Robert Philippe, Biarnes-Pelicot Martine, Garcia-Seyda Nicolas, Hatoum Petra, Touchard Dominique, Brustlein Sophie, Nicolas Philippe, Malissen Bernard, Valignat Marie-Pierre, Theodoly Olivier
LAI, Aix-Marseille University, CNRS, INSERM U1067 Adhésion Cellulaires et lnflammation, Turing Center for Living Systems, Marseille, France.
Aix-Marseille University, CNRS, INSERM U1104 Centre d'immunologie de Marseille-Luminy, Marseille, France.
Front Bioeng Biotechnol. 2021 Apr 7;9:625366. doi: 10.3389/fbioe.2021.625366. eCollection 2021.
Immune cells have the ubiquitous capability to migrate disregarding the adhesion properties of the environment, which requires a versatile adaptation of their adhesiveness mediated by integrins, a family of specialized adhesion proteins. Each subtype of integrins has several ligands and several affinity states controlled by internal and external stimuli. However, probing cell adhesion properties on live cells without perturbing cell motility is highly challenging, especially . Here, we developed a novel method using micron-size beads pulled by flow to functionally probe the local surface adhesiveness of live and motile cells. This method allowed a functional mapping of the adhesiveness mediated by VLA-4 and LFA-1 integrins on the trailing and leading edges of live human T lymphocytes. We show that cell polarization processes enhance integrin-mediated adhesiveness toward cell rear for VLA-4 and cell front for LFA-1. Furthermore, an inhibiting crosstalk of LFA-1 toward VLA-4 and an activating crosstalk of VLA-4 toward LFA-1 were found to modulate cell adhesiveness with a long-distance effect across the cell. These combined signaling processes directly support the bistable model that explains the emergence of the versatile guidance of lymphocyte under flow. Molecularly, Sharpin, an LFA-1 inhibitor in lymphocyte uropod, was found involved in the LFA-1 deadhesion of lymphocytes; however, both Sharpin and Myosin inhibition had a rather modest impact on adhesiveness. Quantitative 3D immunostaining identified high-affinity LFA-1 and VLA-4 densities at around 50 and 100 molecules/μm in basal adherent zones, respectively. Interestingly, a latent adhesiveness of dorsal zones was not grasped by immunostaining but assessed by direct functional assays with beads. The combination of live functional assays, molecular imaging, and genome editing is instrumental to characterizing the spatiotemporal regulation of integrin-mediated adhesiveness at molecular and cell scales, which opens a new perspective to decipher sophisticated phenotypes of motility and guidance.

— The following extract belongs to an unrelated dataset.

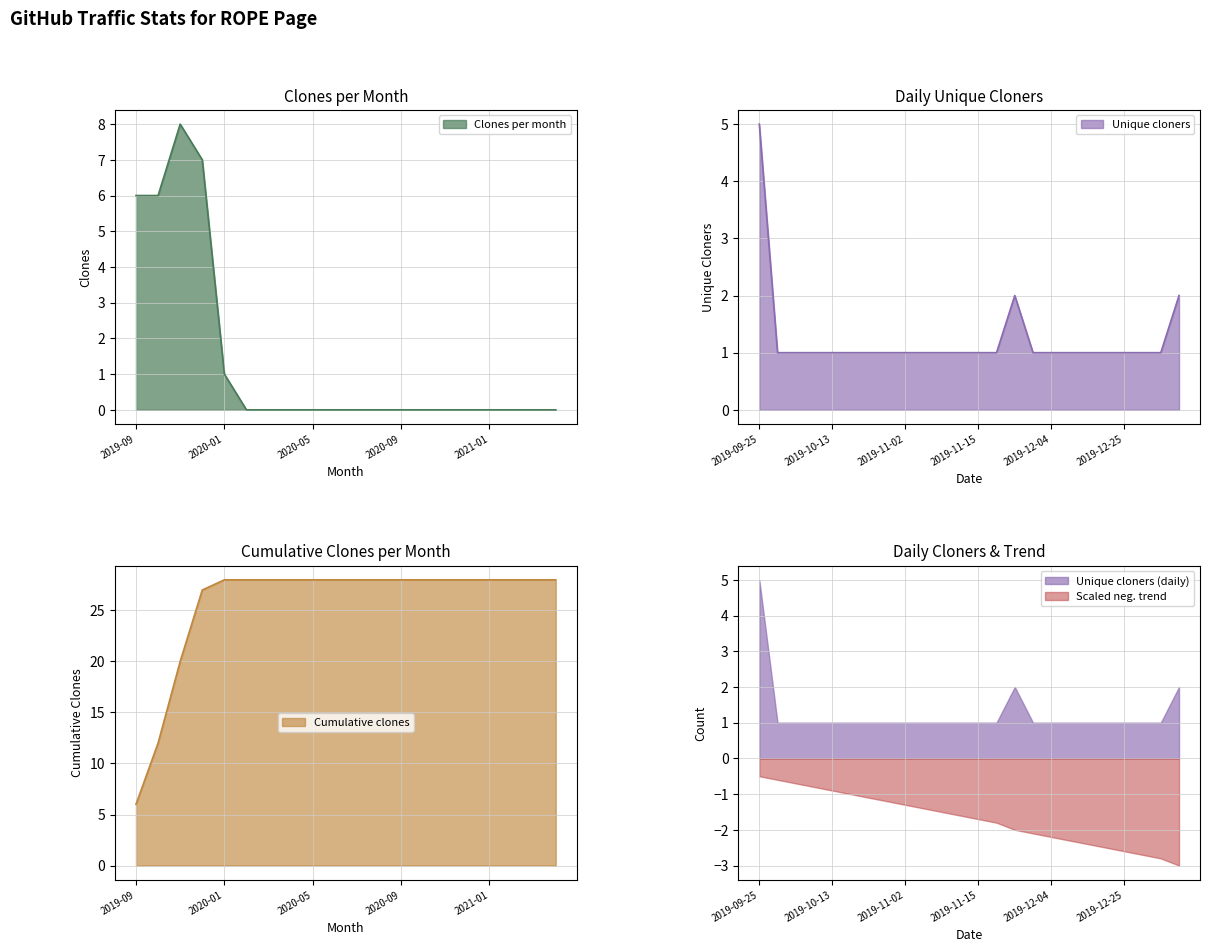

What is the label of the 8th point from the left?

2020-04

免疫细胞具有无视环境黏附特性而进行迁移的普遍能力,这需要通过整合素(一类特殊的黏附蛋白家族)介导对其黏附性进行多种适应性调节。整合素的每个亚型都有几种配体以及由内部和外部刺激控制的几种亲和力状态。然而,在不干扰细胞运动性的情况下探测活细胞的黏附特性极具挑战性,尤其是……在此,我们开发了一种新方法,利用流动牵拉的微米级珠子对活的运动细胞的局部表面黏附性进行功能探测。该方法能够对活的人类T淋巴细胞的后缘和前缘由VLA - 4和LFA - 1整合素介导的黏附性进行功能图谱绘制。我们发现细胞极化过程增强了VLA - 4整合素介导的对细胞后部的黏附性以及LFA - 1整合素介导的对细胞前部的黏附性。此外,还发现LFA - 1对VLA - 4的抑制性串扰以及VLA - 4对LFA - 1的激活性串扰可通过细胞远距离效应调节细胞黏附性。这些联合信号传导过程直接支持双稳态模型,该模型解释了淋巴细胞在流动条件下多功能导向的出现。在分子层面,发现淋巴细胞尾足中的LFA - 1抑制剂Sharpin参与淋巴细胞的LFA - 1去黏附过程;然而,Sharpin和肌球蛋白抑制对黏附性的影响都相当有限。定量三维免疫染色确定在基底黏附区域高亲和力LFA - 1和VLA - 4的密度分别约为50和100个分子/μm²。有趣的是,背侧区域的潜在黏附性无法通过免疫染色检测到,而是通过珠子直接功能测定来评估。活细胞功能测定、分子成像和基因组编辑的结合有助于在分子和细胞尺度上表征整合素介导的黏附性的时空调节,这为解读复杂的运动性和导向表型开辟了新视角。